The UK has changed the way it publishes and advises the public on the terrorism threat levels to now reflect the threat from all forms of terrorism, irrespective of ideology, reports Roger Gomm for CRJ.
Since 2006, information about the national threat level has been available on the MI5 and Home Office websites. In September 2010 the threat levels for Northern Ireland-related terrorism were also made available.
The changes to the terrorism threat level system came into effect on July 23, 2019, following an extensive review into the country’s approach to counter-terrorism following the attacks in 2017. Now, the system will reflect the threat posed by all forms of terrorism, irrespective of ideology. This means, for the first time, the threat from extreme right and left-wing terrorism will be reflected in the published threat level.
There is a single national threat level describing the threat to the UK, although the threat from Northern Ireland-related terrorism in Northern Ireland will remain separate.

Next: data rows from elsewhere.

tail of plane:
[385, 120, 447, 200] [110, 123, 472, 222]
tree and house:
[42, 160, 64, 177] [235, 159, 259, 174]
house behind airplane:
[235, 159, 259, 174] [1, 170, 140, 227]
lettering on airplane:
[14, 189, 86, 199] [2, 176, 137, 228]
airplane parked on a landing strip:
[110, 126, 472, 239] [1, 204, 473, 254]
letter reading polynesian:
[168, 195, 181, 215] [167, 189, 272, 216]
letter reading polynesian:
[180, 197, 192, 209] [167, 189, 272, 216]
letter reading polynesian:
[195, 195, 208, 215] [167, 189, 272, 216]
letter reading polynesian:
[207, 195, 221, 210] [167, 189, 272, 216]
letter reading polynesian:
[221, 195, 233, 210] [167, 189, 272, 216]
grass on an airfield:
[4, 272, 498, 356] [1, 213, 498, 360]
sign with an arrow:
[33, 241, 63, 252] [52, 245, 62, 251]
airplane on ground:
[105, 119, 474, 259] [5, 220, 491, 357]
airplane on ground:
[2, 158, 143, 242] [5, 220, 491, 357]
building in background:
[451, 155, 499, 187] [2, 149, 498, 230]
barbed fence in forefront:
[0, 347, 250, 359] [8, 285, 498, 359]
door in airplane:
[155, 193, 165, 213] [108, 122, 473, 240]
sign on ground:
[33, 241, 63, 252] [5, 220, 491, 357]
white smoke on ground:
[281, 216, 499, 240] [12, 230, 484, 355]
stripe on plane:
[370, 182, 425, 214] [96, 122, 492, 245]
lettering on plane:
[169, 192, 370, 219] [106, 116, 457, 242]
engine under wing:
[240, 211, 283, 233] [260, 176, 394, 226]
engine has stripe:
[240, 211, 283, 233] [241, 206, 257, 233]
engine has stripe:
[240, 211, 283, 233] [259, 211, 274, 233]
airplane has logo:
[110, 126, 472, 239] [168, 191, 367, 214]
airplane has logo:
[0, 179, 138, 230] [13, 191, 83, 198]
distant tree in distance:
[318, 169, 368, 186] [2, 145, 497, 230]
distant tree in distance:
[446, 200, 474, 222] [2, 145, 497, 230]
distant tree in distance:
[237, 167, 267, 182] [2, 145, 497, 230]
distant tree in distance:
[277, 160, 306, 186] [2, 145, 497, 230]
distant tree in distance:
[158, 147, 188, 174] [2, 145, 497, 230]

The then-Home Secretary, Sajid Javid, said: “Our approach to stopping terrorists is the same, regardless of the twisted ideology that motivates them. While the Islamist threat remains, we have recently seen an increase in terrorist activity motivated by the extreme right wing. It is therefore important the public is properly informed about the threats we face, which is why we are making these changes.”
Until this move, the threat level system described the threat from ‘international terrorism’, which has become largely synonymous with Islamist terrorism. However, it was felt that this was outdated as Islamist terrorism can be home-grown, just as extreme right-wing terrorism can have an international dimension. The changes follow the joint police and MI5 Operational Improvement Review, which followed the 2017 attacks and, based on its recommendations, the Joint Terrorism Analysis Centre (JTAC) began assessing the threat from all forms of terrorism in November 2018. Now the published threat level will reflect JTAC’s assessment, and is set independently of the government.

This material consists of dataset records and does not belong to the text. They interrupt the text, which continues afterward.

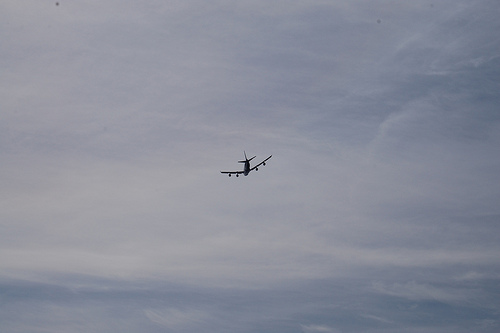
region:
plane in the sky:
[212, 144, 283, 192]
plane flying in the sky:
[212, 141, 277, 190]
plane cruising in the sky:
[213, 140, 280, 196]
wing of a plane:
[214, 162, 250, 180]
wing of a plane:
[248, 149, 275, 179]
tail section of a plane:
[233, 147, 259, 168]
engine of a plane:
[227, 166, 233, 179]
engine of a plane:
[231, 169, 241, 179]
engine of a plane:
[252, 163, 260, 172]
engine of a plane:
[260, 159, 271, 168]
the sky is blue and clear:
[82, 97, 251, 329]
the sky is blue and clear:
[18, 8, 159, 159]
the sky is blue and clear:
[99, 190, 211, 332]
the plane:
[206, 111, 333, 246]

The terrorism threat levels give a broad indication of the likelihood of an attack. They are an important tool for security practitioners and the police to determine what protective security is necessary. They also keep the public informed of the threat the country faces. The level of threat has not changed from SEVERE, meaning an attack is highly likely.
Additionally, the definitions of some of the threat levels have been updated to ensure they are clear and consistent – definitions of the LOW, SUBSTANTIAL and CRITICAL threat levels will change; the new definitions are as follows:
- CRITICAL – an attack is highly likely in the near future
- SEVERE – an attack is highly likely
- SUBSTANTIAL – an attack is likely
- MODERATE – an attack is possible but not likely
- LOW – an attack is highly unlikely
As I feel sure you will agree, this is a significant change to the UK approach to national terrorism threats.